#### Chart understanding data
········

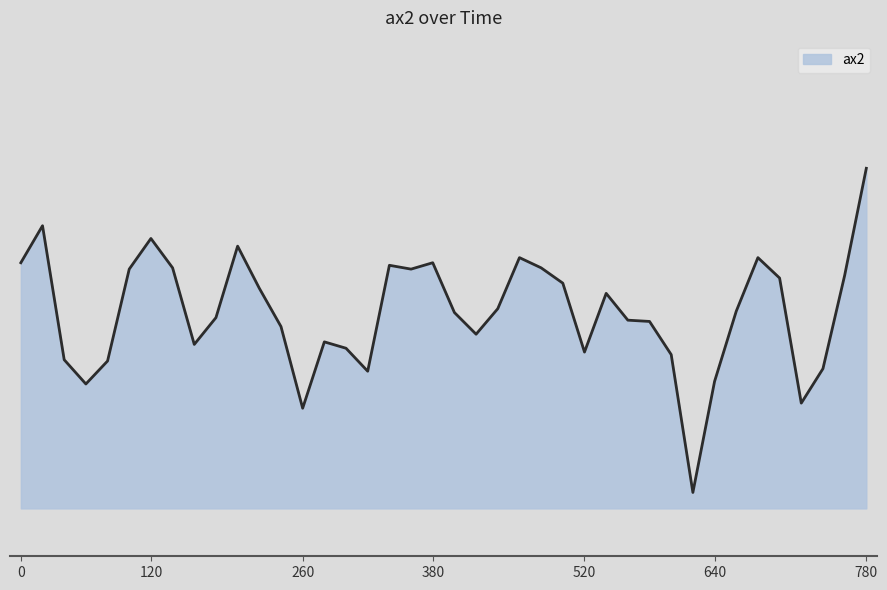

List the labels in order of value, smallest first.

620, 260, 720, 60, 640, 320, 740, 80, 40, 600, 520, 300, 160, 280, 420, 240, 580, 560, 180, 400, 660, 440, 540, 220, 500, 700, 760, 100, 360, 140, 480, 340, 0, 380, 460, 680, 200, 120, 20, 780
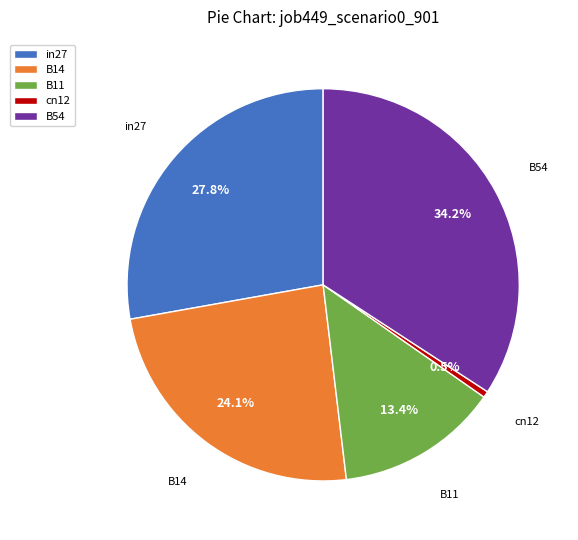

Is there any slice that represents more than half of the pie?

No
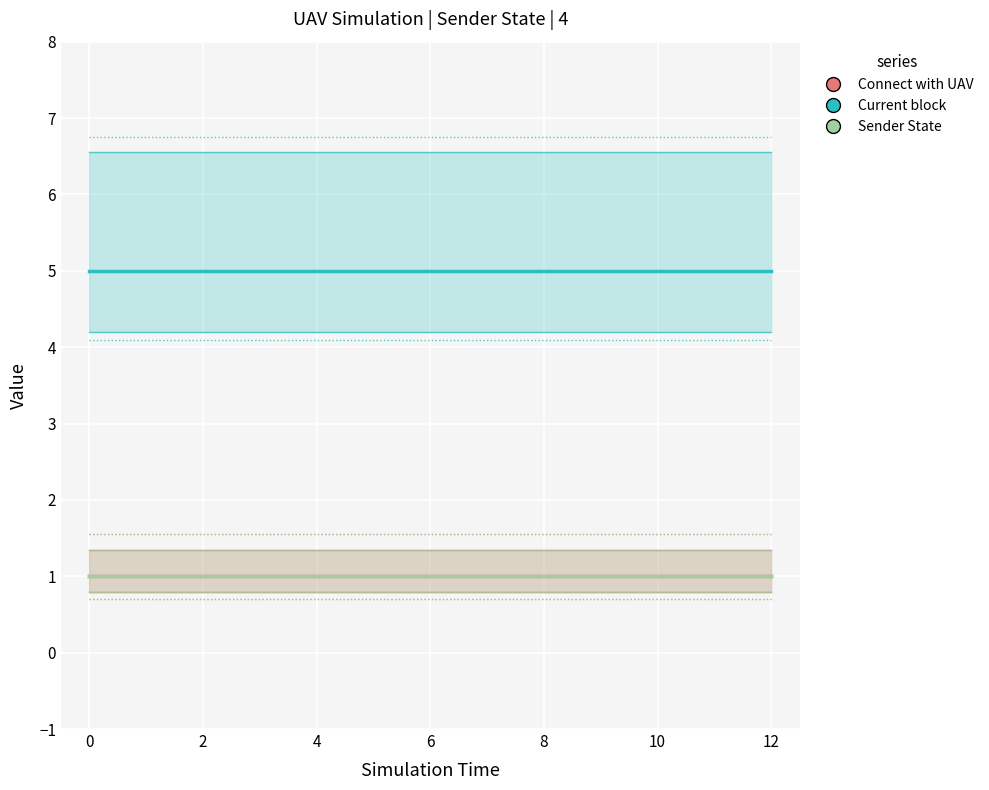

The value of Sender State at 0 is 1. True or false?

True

········

#### WRITTEN TASK
Turn every line of the rows above into a numbered list, skipping blank lines. Leave out the pictures.

#### ANSWER AREA
1. List the labels in order of value, smallest first.
2. 620, 260, 720, 60, 640, 320, 740, 80, 40, 600, 520, 300, 160, 280, 420, 240, 580, 560, 180, 400, 660, 440, 540, 220, 500, 700, 760, 100, 360, 140, 480, 340, 0, 380, 460, 680, 200, 120, 20, 780
3. Is there any slice that represents more than half of the pie?
4. No
5. The value of Sender State at 0 is 1. True or false?
6. True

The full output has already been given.